日豪経済連携協定大筋合意
2014年04月08日
日本とオーストラリアのEPA(経済連携協定)が大筋で妥結しました。注目の牛肉のオーストラリアからの輸入関税については、今まで38・5パーセント掛けられていたものが、冷凍牛肉は18年かけて19・5パーセントに、冷蔵牛肉は15年かけて23・5パーセントになります。

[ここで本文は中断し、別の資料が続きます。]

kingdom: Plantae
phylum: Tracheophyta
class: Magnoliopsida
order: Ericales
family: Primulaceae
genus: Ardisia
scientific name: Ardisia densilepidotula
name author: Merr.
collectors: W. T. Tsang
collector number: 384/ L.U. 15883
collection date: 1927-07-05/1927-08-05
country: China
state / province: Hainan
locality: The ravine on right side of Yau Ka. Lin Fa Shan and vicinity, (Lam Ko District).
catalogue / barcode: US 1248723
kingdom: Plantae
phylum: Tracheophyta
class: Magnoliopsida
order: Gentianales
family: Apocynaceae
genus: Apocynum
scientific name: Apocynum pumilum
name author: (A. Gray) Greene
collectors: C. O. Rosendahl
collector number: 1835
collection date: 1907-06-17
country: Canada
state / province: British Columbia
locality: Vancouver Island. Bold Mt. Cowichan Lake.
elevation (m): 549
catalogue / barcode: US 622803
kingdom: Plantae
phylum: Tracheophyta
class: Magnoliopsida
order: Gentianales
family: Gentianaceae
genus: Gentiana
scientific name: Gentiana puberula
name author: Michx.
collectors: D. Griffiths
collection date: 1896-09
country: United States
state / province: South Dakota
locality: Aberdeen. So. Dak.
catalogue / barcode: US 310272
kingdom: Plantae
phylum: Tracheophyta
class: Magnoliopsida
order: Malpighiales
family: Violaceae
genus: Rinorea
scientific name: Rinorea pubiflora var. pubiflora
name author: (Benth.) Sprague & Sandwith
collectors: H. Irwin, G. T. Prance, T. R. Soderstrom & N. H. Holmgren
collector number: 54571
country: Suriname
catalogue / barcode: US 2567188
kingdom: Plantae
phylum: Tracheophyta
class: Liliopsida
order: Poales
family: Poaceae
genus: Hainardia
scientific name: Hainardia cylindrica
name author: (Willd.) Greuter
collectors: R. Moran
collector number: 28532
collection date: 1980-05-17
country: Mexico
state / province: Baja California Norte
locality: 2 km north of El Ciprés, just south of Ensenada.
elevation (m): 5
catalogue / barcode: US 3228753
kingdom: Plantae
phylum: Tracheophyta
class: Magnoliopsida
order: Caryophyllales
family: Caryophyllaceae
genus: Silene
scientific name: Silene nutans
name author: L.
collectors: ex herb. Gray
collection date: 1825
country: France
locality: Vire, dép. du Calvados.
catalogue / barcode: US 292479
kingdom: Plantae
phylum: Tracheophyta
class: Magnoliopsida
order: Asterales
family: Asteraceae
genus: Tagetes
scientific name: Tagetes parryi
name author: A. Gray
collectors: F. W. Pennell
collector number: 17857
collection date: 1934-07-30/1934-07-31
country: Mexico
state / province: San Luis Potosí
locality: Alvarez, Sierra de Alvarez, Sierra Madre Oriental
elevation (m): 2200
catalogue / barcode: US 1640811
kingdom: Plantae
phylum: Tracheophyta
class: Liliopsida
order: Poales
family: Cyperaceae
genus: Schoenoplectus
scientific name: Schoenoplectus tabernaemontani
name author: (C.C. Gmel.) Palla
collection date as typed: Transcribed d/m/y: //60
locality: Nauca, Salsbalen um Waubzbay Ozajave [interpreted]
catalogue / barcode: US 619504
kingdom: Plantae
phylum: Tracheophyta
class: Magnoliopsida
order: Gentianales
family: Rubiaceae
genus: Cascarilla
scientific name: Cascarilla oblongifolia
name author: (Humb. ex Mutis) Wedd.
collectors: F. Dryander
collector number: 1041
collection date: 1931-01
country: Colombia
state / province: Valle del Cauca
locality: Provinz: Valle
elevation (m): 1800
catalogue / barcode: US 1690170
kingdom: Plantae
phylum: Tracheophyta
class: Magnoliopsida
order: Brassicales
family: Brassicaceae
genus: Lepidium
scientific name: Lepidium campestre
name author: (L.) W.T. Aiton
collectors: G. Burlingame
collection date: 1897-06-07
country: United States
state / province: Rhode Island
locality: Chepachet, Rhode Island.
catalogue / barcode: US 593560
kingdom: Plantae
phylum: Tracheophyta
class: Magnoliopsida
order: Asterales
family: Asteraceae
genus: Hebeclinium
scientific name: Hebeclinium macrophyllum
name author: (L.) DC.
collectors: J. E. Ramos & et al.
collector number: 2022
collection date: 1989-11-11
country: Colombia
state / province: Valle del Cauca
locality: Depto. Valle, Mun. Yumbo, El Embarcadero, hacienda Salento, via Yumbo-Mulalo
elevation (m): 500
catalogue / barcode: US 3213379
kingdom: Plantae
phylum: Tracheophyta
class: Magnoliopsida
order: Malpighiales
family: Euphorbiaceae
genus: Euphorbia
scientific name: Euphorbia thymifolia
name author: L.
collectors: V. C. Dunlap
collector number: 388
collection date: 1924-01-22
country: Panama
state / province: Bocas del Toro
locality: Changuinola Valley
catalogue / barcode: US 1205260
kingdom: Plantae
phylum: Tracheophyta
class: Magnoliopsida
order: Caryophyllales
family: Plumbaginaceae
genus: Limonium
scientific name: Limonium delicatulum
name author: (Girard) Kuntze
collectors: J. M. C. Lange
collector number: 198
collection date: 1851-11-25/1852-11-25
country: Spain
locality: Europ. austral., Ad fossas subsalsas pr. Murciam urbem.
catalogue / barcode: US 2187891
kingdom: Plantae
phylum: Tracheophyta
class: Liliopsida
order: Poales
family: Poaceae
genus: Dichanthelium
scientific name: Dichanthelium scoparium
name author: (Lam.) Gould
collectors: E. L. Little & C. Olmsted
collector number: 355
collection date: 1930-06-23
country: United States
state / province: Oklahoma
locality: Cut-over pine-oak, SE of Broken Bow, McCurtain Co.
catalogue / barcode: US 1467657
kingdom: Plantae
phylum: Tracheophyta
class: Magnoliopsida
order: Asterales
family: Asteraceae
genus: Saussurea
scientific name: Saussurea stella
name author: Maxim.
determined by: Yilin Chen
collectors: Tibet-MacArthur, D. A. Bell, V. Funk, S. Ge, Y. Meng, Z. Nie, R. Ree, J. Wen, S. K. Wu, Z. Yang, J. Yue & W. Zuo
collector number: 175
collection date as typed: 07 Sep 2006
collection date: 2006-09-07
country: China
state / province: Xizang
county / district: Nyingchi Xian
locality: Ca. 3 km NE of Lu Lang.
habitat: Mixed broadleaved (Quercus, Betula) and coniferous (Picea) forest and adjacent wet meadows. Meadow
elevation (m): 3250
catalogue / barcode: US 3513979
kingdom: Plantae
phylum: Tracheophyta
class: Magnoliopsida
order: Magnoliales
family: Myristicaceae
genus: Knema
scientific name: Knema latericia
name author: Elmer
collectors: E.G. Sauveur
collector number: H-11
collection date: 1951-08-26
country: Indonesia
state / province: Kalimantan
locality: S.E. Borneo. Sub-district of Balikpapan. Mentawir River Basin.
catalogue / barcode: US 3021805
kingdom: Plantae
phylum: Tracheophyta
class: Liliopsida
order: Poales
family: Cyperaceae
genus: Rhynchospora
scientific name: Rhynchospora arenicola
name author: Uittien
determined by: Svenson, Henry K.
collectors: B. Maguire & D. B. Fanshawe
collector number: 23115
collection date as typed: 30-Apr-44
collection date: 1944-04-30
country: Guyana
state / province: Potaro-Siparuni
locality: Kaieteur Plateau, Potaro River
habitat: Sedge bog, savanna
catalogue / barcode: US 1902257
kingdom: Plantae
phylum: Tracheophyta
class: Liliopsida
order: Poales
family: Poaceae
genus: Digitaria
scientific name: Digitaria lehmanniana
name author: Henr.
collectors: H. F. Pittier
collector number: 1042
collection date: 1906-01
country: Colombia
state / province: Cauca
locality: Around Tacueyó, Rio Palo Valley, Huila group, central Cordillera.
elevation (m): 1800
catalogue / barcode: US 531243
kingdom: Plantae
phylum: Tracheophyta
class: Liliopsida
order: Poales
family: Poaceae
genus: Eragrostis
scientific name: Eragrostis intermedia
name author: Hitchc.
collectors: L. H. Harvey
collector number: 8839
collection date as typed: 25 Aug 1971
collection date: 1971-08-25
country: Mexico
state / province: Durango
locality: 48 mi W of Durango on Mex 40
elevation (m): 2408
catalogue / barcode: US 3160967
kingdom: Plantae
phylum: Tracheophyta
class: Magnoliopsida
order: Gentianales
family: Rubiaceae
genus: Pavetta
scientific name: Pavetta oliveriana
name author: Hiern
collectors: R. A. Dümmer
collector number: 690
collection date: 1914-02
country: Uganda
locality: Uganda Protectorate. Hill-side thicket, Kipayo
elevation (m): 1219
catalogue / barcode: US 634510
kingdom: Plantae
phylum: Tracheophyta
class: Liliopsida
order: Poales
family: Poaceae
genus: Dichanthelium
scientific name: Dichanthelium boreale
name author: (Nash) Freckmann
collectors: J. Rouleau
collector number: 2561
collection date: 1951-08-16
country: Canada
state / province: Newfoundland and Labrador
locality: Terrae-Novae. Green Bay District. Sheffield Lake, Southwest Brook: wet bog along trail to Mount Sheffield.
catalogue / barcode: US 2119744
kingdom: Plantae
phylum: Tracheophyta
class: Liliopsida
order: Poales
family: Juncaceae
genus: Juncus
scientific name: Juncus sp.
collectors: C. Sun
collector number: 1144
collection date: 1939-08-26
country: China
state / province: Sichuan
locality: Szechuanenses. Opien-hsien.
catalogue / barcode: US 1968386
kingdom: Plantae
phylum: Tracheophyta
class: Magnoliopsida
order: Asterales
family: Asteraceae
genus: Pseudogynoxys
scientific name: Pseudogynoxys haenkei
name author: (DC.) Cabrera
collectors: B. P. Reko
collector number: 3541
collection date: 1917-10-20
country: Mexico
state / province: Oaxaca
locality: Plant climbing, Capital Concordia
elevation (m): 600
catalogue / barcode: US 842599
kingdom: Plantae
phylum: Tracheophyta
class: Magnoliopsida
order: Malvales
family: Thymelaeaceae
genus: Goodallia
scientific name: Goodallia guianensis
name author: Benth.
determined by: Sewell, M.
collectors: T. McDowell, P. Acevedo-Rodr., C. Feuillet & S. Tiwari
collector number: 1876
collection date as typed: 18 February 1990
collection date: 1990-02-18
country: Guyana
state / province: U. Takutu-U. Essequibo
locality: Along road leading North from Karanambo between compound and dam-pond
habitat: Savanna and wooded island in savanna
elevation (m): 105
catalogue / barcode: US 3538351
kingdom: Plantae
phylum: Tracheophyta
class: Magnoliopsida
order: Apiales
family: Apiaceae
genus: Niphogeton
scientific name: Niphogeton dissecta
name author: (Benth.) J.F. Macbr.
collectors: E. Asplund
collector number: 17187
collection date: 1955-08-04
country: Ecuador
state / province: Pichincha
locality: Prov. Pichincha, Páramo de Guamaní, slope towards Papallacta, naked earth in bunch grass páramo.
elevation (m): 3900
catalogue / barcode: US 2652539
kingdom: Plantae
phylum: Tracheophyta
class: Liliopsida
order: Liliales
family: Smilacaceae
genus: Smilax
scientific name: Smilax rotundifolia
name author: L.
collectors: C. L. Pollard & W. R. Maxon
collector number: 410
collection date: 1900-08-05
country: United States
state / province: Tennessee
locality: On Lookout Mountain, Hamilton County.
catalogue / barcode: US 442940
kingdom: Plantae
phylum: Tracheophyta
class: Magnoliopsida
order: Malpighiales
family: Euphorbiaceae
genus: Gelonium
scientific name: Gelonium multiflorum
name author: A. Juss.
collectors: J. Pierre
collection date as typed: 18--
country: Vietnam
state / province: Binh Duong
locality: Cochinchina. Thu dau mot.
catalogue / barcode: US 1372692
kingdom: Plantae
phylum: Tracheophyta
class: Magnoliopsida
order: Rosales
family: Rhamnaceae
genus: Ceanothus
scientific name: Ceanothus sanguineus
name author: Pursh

オーストラリア産の冷凍牛肉はミンチにしてハンバーグなどの材料にしか使えない程度のものです。しかし、冷蔵牛肉は焼肉屋や牛丼屋などで使用されます。我が国でも乳牛のホルスタイン雄の場合は乳牛としては使えませんので、去勢して肥育をし、肉牛として出荷しています。主に北海道が中心です。この「ホル雄」がオーストラリア産の「冷蔵」とバッティングするのです。
このため、冷蔵は関税率を冷凍より4パーセント高くしました。そして日本に輸入されているそれぞれの量の年間平均値を輸入枠と定め、冷凍は19万5000トン、冷蔵は13万トンに設定しました。それ以上に輸入量が増えた場合は増えた分、元の38・5パーセントに戻すという「セーフガード」という制度を設けました。
初年度は冷凍を30・5、冷蔵を32・5パーセントに引き下げます。そして冷凍の輸入枠を1500トン、冷蔵も1500トン増やします。それ以上になれば38・5パーセントに逆戻りして、輸入を防ぐという仕組みです。ですから、引き下げられた関税で輸入されてくるオーストラリア産牛肉は毎年、冷凍、冷蔵合わせて3000トン増えるということになります。10年後には冷凍21万トン、冷蔵14万5000トンになり、10年目でもう一度協議をするということになりました。
しかし、衆参議院の農林水産委員会ではもともと「牛肉などの重要品目は除外もしくは再協議する」という決議をしています。関税引き下げという点でいえばこの決議に違反することになります。その審議が臨時的に来週でも行われそうです。私の仕事はこれから大変になります。